Work to complete: Everything from the first line of the data through the line with "2. 2. Nasal" is to be echoed exactly, minus the pictures.

=== Material to process ===

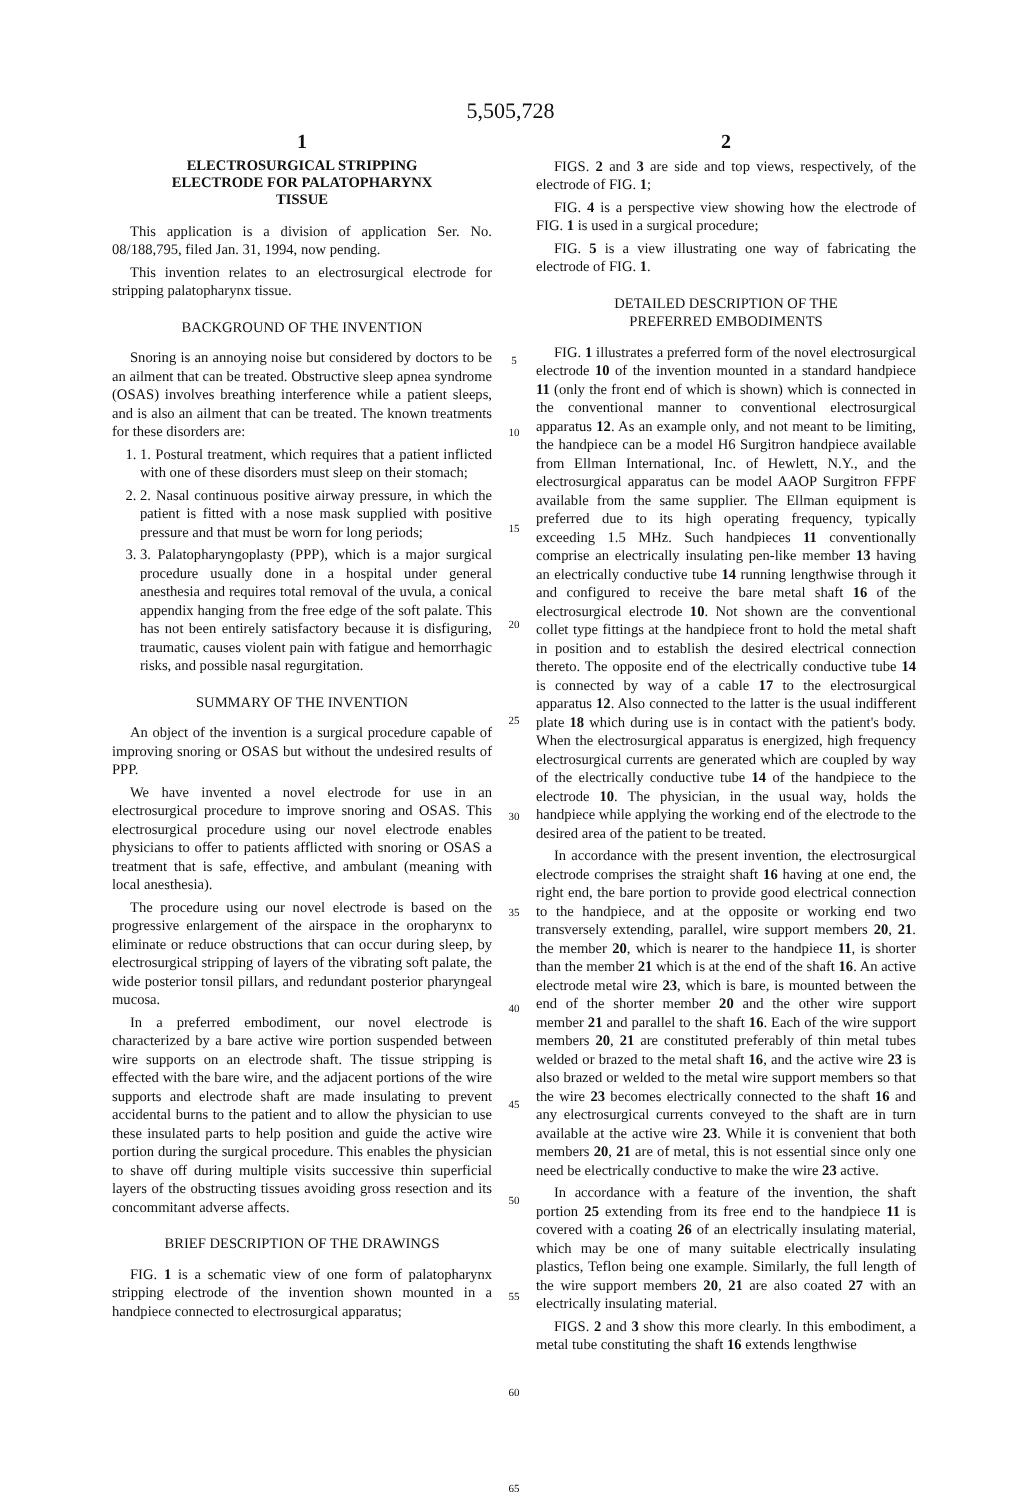5,505,728
1
ELECTROSURGICAL STRIPPING
ELECTRODE FOR PALATOPHARYNX
TISSUE
This application is a division of application Ser. No. 08/188,795, filed Jan. 31, 1994, now pending.
This invention relates to an electrosurgical electrode for stripping palatopharynx tissue.
BACKGROUND OF THE INVENTION
Snoring is an annoying noise but considered by doctors to be an ailment that can be treated. Obstructive sleep apnea syndrome (OSAS) involves breathing interference while a patient sleeps, and is also an ailment that can be treated. The known treatments for these disorders are:
1. 1. Postural treatment, which requires that a patient inflicted with one of these disorders must sleep on their stomach;
2. 2. Nasal continuous positive airway pressure, in which the patient is fitted with a nose mask supplied with positive pressure and that must be worn for long periods;
3. 3. Palatopharyngoplasty (PPP), which is a major surgical procedure usually done in a hospital under general anesthesia and requires total removal of the uvula, a conical appendix hanging from the free edge of the soft palate. This has not been entirely satisfactory because it is disfiguring, traumatic, causes violent pain with fatigue and hemorrhagic risks, and possible nasal regurgitation.
SUMMARY OF THE INVENTION
An object of the invention is a surgical procedure capable of improving snoring or OSAS but without the undesired results of PPP.
We have invented a novel electrode for use in an electrosurgical procedure to improve snoring and OSAS. This electrosurgical procedure using our novel electrode enables physicians to offer to patients afflicted with snoring or OSAS a treatment that is safe, effective, and ambulant (meaning with local anesthesia).
The procedure using our novel electrode is based on the progressive enlargement of the airspace in the oropharynx to eliminate or reduce obstructions that can occur during sleep, by electrosurgical stripping of layers of the vibrating soft palate, the wide posterior tonsil pillars, and redundant posterior pharyngeal mucosa.
In a preferred embodiment, our novel electrode is characterized by a bare active wire portion suspended between wire supports on an electrode shaft. The tissue stripping is effected with the bare wire, and the adjacent portions of the wire supports and electrode shaft are made insulating to prevent accidental burns to the patient and to allow the physician to use these insulated parts to help position and guide the active wire portion during the surgical procedure. This enables the physician to shave off during multiple visits successive thin superficial layers of the obstructing tissues avoiding gross resection and its concommitant adverse affects.
BRIEF DESCRIPTION OF THE DRAWINGS
FIG. 1 is a schematic view of one form of palatopharynx stripping electrode of the invention shown mounted in a handpiece connected to electrosurgical apparatus;
5
10
15
20
25
30
35
40
45
50
55
60
65
2
FIGS. 2 and 3 are side and top views, respectively, of the electrode of FIG. 1;
FIG. 4 is a perspective view showing how the electrode of FIG. 1 is used in a surgical procedure;
FIG. 5 is a view illustrating one way of fabricating the electrode of FIG. 1.
DETAILED DESCRIPTION OF THE
PREFERRED EMBODIMENTS
FIG. 1 illustrates a preferred form of the novel electrosurgical electrode 10 of the invention mounted in a standard handpiece 11 (only the front end of which is shown) which is connected in the conventional manner to conventional electrosurgical apparatus 12. As an example only, and not meant to be limiting, the handpiece can be a model H6 Surgitron handpiece available from Ellman International, Inc. of Hewlett, N.Y., and the electrosurgical apparatus can be model AAOP Surgitron FFPF available from the same supplier. The Ellman equipment is preferred due to its high operating frequency, typically exceeding 1.5 MHz. Such handpieces 11 conventionally comprise an electrically insulating pen-like member 13 having an electrically conductive tube 14 running lengthwise through it and configured to receive the bare metal shaft 16 of the electrosurgical electrode 10. Not shown are the conventional collet type fittings at the handpiece front to hold the metal shaft in position and to establish the desired electrical connection thereto. The opposite end of the electrically conductive tube 14 is connected by way of a cable 17 to the electrosurgical apparatus 12. Also connected to the latter is the usual indifferent plate 18 which during use is in contact with the patient's body. When the electrosurgical apparatus is energized, high frequency electrosurgical currents are generated which are coupled by way of the electrically conductive tube 14 of the handpiece to the electrode 10. The physician, in the usual way, holds the handpiece while applying the working end of the electrode to the desired area of the patient to be treated.
In accordance with the present invention, the electrosurgical electrode comprises the straight shaft 16 having at one end, the right end, the bare portion to provide good electrical connection to the handpiece, and at the opposite or working end two transversely extending, parallel, wire support members 20, 21. the member 20, which is nearer to the handpiece 11, is shorter than the member 21 which is at the end of the shaft 16. An active electrode metal wire 23, which is bare, is mounted between the end of the shorter member 20 and the other wire support member 21 and parallel to the shaft 16. Each of the wire support members 20, 21 are constituted preferably of thin metal tubes welded or brazed to the metal shaft 16, and the active wire 23 is also brazed or welded to the metal wire support members so that the wire 23 becomes electrically connected to the shaft 16 and any electrosurgical currents conveyed to the shaft are in turn available at the active wire 23. While it is convenient that both members 20, 21 are of metal, this is not essential since only one need be electrically conductive to make the wire 23 active.
In accordance with a feature of the invention, the shaft portion 25 extending from its free end to the handpiece 11 is covered with a coating 26 of an electrically insulating material, which may be one of many suitable electrically insulating plastics, Teflon being one example. Similarly, the full length of the wire support members 20, 21 are also coated 27 with an electrically insulating material.
FIGS. 2 and 3 show this more clearly. In this embodiment, a metal tube constituting the shaft 16 extends lengthwise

===

Output:
5,505,728
1
ELECTROSURGICAL STRIPPING
ELECTRODE FOR PALATOPHARYNX
TISSUE
This application is a division of application Ser. No. 08/188,795, filed Jan. 31, 1994, now pending.
This invention relates to an electrosurgical electrode for stripping palatopharynx tissue.
BACKGROUND OF THE INVENTION
Snoring is an annoying noise but considered by doctors to be an ailment that can be treated. Obstructive sleep apnea syndrome (OSAS) involves breathing interference while a patient sleeps, and is also an ailment that can be treated. The known treatments for these disorders are:
1. 1. Postural treatment, which requires that a patient inflicted with one of these disorders must sleep on their stomach;
2. 2. Nasal continuous positive airway pressure, in which the patient is fitted with a nose mask supplied with positive pressure and that must be worn for long periods;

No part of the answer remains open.